Evcedethu’l-esbab, ce qui signifie « Les causes créent cette chose ».



Deuxièmement :

Teşekkele binefsihî, c’est-à-dire « Il se forme, se produit, se termine de lui-même. »



Troisièmement :

Iktezathu’t-tabiat, c’est-à-dire « C’est naturel, la nature le produit et l’invente. »


« Oui, puisque les êtres existent et que cela ne peut être nié. De plus, chaque être existant est le fruit d’une création et d’une sagesse. Et puisque ce n’est pas éternel, il se produit à nouveau. En tout cas, ô athée, tu diras que cet être, par exemple cet animal, soit il est créé par les causes du monde, c’est-à-dire qu’il prend forme par l’assemblage des causes ; soit il se forme spontanément ; soit il est produit par la nécessité de la nature, par l’effet de la nature ; soit il est créé par le pouvoir d’un Dieu Tout-Puissant. »


« Puisqu’il n’existe rationnellement pas d’autre voie que ces quatre-là, et que les trois premières voies ont été prouvées de manière irréfutable comme étant impossibles, nulles, impossibles et inviables, alors, nécessairement et de manière évidente, la quatrième voie, celle de l’unité, est établie sans aucun doute. »


Premièrement


« Dans une pharmacie, il y a cent bocaux remplis de substances très diverses. On a demandé à ces médicaments de préparer une pâte de zizyphus et un excellent antidote. On est allé voir, dans cette pharmacie, la plupart des composants de cette pâte de zizyphus et de l’antidote. On a examiné chacun de ces médicaments. »


« Nous constatons que de chacun de ces flacons, on a prélevé des ingrédients en quantités variables, avec un instrument de mesure précis : un ou deux dirhams de l’un, trois ou quatre dirhams de l’autre, six ou sept dirhams d’un autre, et ainsi de suite. Si l’on prenait un dirham de moins ou de plus de l’un d’entre eux, ce médicament ne pourrait plus être efficace, il ne pourrait plus produire son effet. Nous avons également examiné le tiriaque contenu dans ces flacons. De chaque flacon, on a prélevé une substance avec un instrument de mesure précis, de sorte que même une quantité infime en moins ou en plus ferait perdre au tiriaque ses propriétés. Or, ces flacons étaient plus de cinquante, et on a prélevé des ingrédients en quantités différentes de chacun d’eux, comme si on avait utilisé un instrument de mesure différent pour chacun. »


« Y a-t-il la moindre possibilité, la moindre probabilité, que les quantités différentes prélevées de ces flacons, renversés par une étrange coïncidence ou par une tempête, coulent toutes ensemble, chacune dans la quantité prélevée, et se rassemblent pour former cette pâte ? Y a-t-il quelque chose de plus superstitieux, de plus impossible, de plus faux que cela ? Même si un âne devenait un âne plus âne, puis un homme, il fuirait en disant : « Je n’accepterai pas cette idée ! » »


« De même, chaque être vivant est assurément un composé vivant.
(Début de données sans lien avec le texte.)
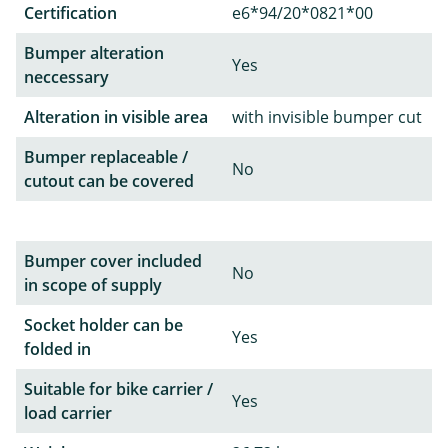
Certification
e6*94/20*0821*00
Bumper alteration
Yes
neccessary
Alteration in visible area
with invisible bumper cut
Bumper replaceable /
No
cutout can be covered
Bumper cover included
No
in scope of supply
Socket holder can be
Yes
folded in
Suitable for bike carrier /
Yes
load carrier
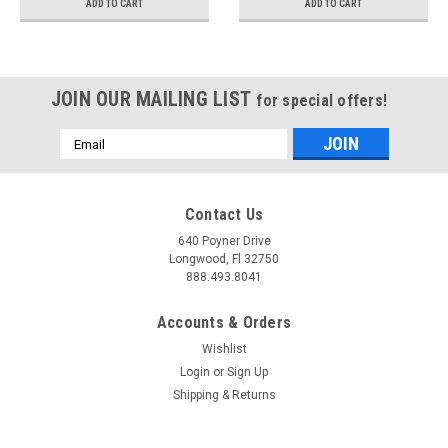
ADD TO CART
ADD TO CART
JOIN OUR MAILING LIST
for special offers!
Email
Address
Contact Us
640 Poyner Drive
Longwood, Fl 32750
888.493.8041
Accounts & Orders
Wishlist
Login
or
Sign Up
Shipping & Returns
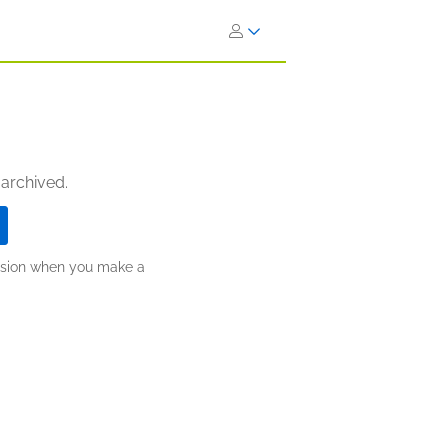
 archived.
ission when you make a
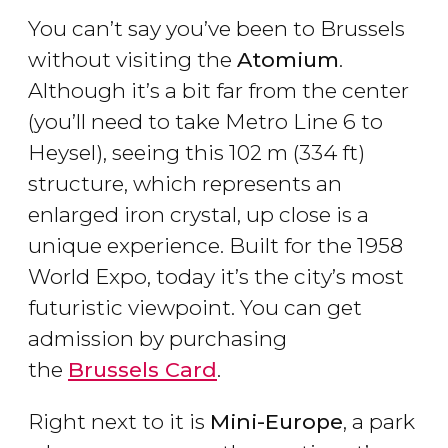
You can’t say you’ve been to Brussels
without visiting the
Atomium
.
Although it’s a bit far from the center
(you’ll need to take Metro Line 6 to
Heysel), seeing this 102 m (334 ft)
structure, which represents an
enlarged iron crystal, up close is a
unique experience. Built for the 1958
World Expo, today it’s the city’s most
futuristic viewpoint. You can get
admission by purchasing
the
Brussels Card
.
Right next to it is
Mini-Europe
, a park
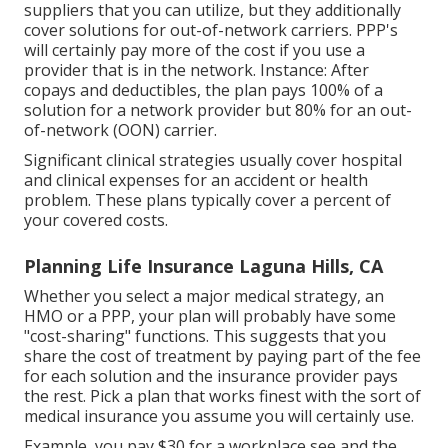
suppliers that you can utilize, but they additionally
cover solutions for out-of-network carriers. PPP's
will certainly pay more of the cost if you use a
provider that is in the network. Instance: After
copays and deductibles, the plan pays 100% of a
solution for a network provider but 80% for an out-
of-network (OON) carrier.
Significant clinical strategies usually cover hospital
and clinical expenses for an accident or health
problem. These plans typically cover a percent of
your covered costs.
Planning Life Insurance Laguna Hills, CA
Whether you select a major medical strategy, an
HMO or a PPP, your plan will probably have some
"cost-sharing" functions. This suggests that you
share the cost of treatment by paying part of the fee
for each solution and the insurance provider pays
the rest. Pick a plan that works finest with the sort of
medical insurance you assume you will certainly use.
Example, you pay $30 for a workplace see and the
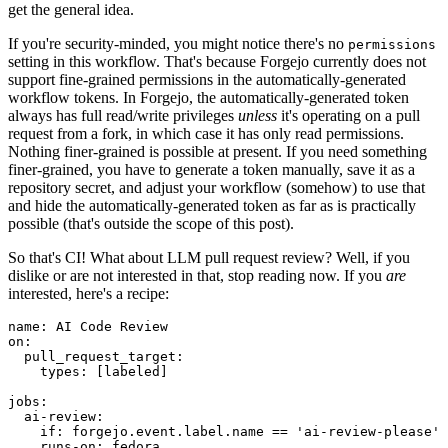
get the general idea.
If you're security-minded, you might notice there's no
permissions
setting in this workflow. That's because Forgejo currently does not
support fine-grained permissions in the automatically-generated
workflow tokens. In Forgejo, the automatically-generated token
always has full read/write privileges
unless
it's operating on a pull
request from a fork, in which case it has only read permissions.
Nothing finer-grained is possible at present. If you need something
finer-grained, you have to generate a token manually, save it as a
repository secret, and adjust your workflow (somehow) to use that
and hide the automatically-generated token as far as is practically
possible (that's outside the scope of this post).
So that's CI! What about LLM pull request review? Well, if you
dislike or are not interested in that, stop reading now. If you
are
interested, here's a recipe:
name
:
AI Code Review
on
:
pull_request_target
:
types
:
[
labeled
]
jobs
:
ai-review
:
if
:
forgejo.event.label.name == 'ai-review-please'
runs-on
:
fedora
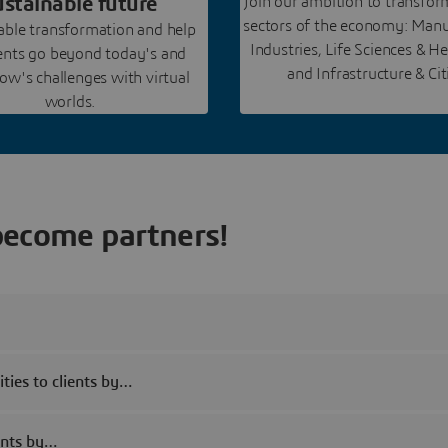
ustainable future
Join our ambition to transfo
sectors of the economy: Manu
nable transformation and help
Industries, Life Sciences & He
ients go beyond today's and
and Infrastructure & Cit
w's challenges with virtual
worlds.
become partners!
ties to clients by…
ients by…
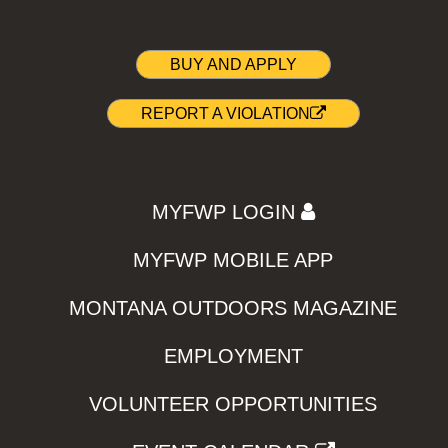
BUY AND APPLY
REPORT A VIOLATION
MYFWP LOGIN
MYFWP MOBILE APP
MONTANA OUTDOORS MAGAZINE
EMPLOYMENT
VOLUNTEER OPPORTUNITIES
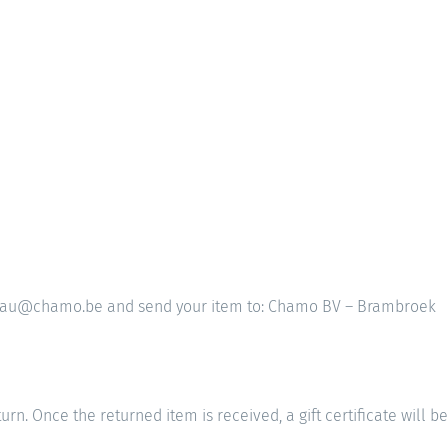
 bureau@chamo.be and send your item to: Chamo BV – Brambroek
rn. Once the returned item is received, a gift certificate will be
Et chaque plante est comme un remède, composé de nombreuses et diverses substances, de nombreuses et différentes matières, prises en proportions extrêmement précises. Si l’on attribuait cela aux causes et aux éléments, et qu’on disait « Les causes ont créé », ce serait aussi absurde, impossible et faux que si l’on disait qu’un médicament en pharmacie prend forme par le renversement de flacons. »


« En résumé, dans cette grande pharmacie qu’est le monde, les éléments vitaux, pris selon la balance du destin et du décret du Sage éternel, ne peuvent prendre forme que par une sagesse infinie, une connaissance illimitée et une volonté englobant tout. Le malheureux qui dit : « C’est le travail des éléments, des natures et des causes universelles, aveugles, sourds, sans limites, coulant comme un torrent », est plus stupide que le fou qui dit : « Ce remède merveilleux s’est formé tout seul, par le renversement des flacons ». Oui, ce blasphème est une hallucination stupide, ivre, folle. »


(Pour plus d’informations, voir Nursi, BS Lem’alar. Sözler Neşriyat, Istanbul, 2003, pp. 182-185.)